_Your instructions_
The number of lines below that contain the word "ankle" is all that the answer should hold.

----

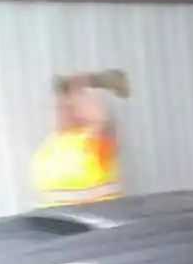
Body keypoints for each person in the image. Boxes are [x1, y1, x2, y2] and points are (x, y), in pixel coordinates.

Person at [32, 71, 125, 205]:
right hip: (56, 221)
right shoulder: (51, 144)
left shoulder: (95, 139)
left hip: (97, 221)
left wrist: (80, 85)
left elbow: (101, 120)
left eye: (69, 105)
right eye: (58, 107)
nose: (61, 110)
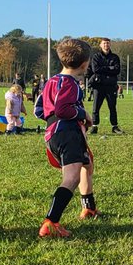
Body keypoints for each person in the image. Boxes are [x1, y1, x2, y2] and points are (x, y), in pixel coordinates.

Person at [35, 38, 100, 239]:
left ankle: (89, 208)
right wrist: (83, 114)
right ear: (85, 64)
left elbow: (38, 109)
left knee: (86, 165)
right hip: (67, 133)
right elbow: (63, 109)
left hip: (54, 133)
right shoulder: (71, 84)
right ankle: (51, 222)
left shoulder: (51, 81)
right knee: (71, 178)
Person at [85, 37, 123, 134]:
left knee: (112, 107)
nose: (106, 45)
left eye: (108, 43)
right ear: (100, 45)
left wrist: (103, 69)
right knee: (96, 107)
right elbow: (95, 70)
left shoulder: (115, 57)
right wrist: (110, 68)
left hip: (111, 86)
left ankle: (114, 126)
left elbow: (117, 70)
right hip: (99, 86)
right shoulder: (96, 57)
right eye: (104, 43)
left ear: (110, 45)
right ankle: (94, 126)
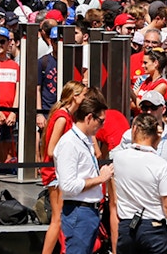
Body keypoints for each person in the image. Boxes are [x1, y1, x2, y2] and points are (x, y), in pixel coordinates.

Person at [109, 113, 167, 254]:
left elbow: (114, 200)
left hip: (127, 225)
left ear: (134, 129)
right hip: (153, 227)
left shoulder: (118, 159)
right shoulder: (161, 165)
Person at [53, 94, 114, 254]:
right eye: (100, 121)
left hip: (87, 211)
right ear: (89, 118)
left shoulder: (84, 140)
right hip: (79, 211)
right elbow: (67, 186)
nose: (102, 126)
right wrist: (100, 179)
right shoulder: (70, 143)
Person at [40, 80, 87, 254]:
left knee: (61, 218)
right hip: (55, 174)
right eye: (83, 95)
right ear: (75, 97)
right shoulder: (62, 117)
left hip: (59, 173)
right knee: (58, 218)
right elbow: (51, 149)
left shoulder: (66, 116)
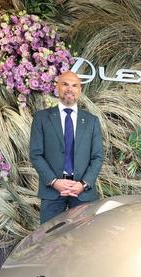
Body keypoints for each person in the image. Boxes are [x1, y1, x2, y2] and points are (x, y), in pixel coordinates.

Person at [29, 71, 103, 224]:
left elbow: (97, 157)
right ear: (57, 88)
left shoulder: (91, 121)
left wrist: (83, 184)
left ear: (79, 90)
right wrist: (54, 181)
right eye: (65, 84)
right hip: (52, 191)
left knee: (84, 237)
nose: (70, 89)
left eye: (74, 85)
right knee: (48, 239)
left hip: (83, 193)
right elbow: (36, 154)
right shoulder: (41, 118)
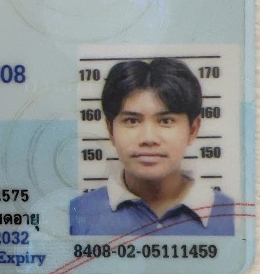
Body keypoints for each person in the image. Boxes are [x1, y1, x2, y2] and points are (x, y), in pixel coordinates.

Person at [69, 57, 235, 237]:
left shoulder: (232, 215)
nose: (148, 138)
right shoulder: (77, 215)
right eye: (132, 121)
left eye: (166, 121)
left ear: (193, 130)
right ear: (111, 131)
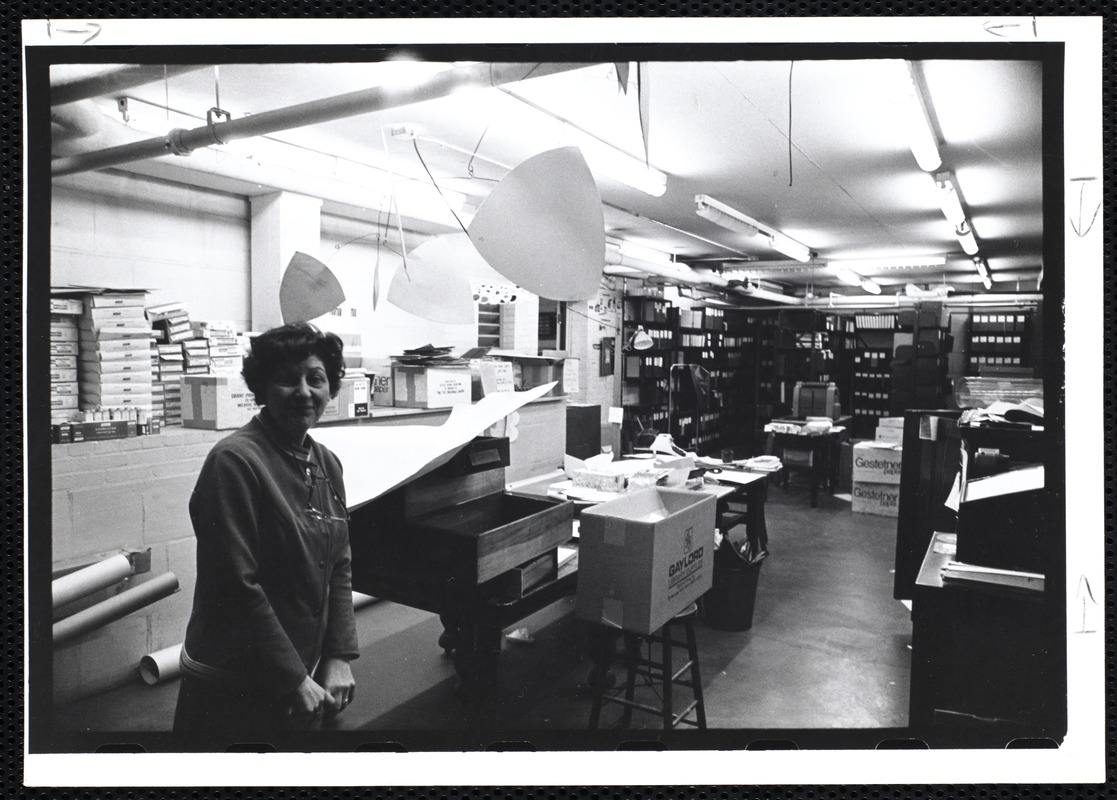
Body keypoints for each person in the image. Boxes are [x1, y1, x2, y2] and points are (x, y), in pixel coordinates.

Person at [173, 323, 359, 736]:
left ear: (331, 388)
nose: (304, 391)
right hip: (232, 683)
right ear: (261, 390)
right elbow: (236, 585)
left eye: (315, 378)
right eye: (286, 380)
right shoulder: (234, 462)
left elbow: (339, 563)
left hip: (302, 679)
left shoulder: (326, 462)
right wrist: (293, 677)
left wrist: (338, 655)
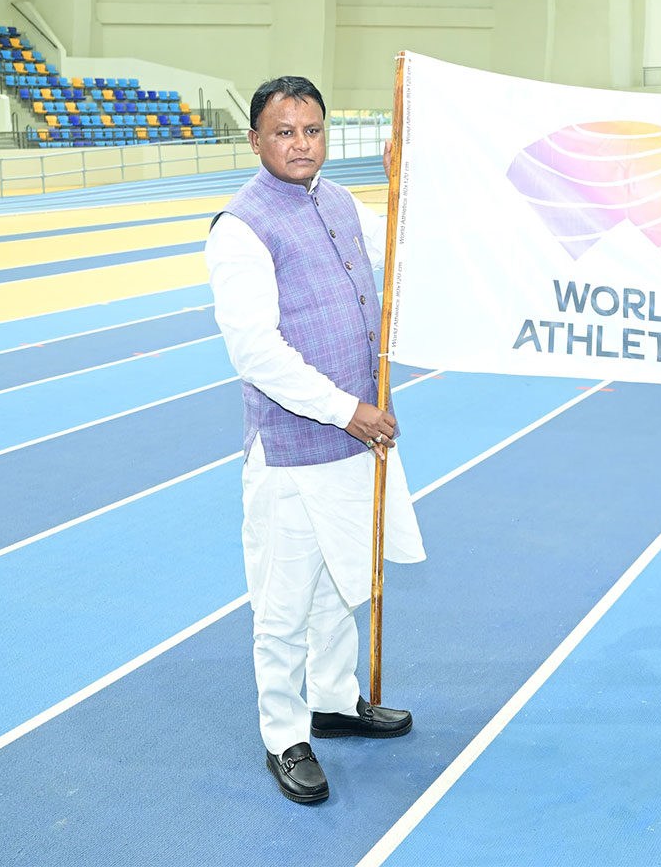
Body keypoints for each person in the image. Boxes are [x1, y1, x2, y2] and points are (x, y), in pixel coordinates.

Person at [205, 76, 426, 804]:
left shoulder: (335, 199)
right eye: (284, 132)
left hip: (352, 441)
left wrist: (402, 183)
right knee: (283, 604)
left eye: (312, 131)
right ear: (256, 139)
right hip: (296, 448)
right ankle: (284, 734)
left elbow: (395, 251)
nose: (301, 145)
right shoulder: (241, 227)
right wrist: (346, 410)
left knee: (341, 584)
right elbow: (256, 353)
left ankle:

----

_Result below_
6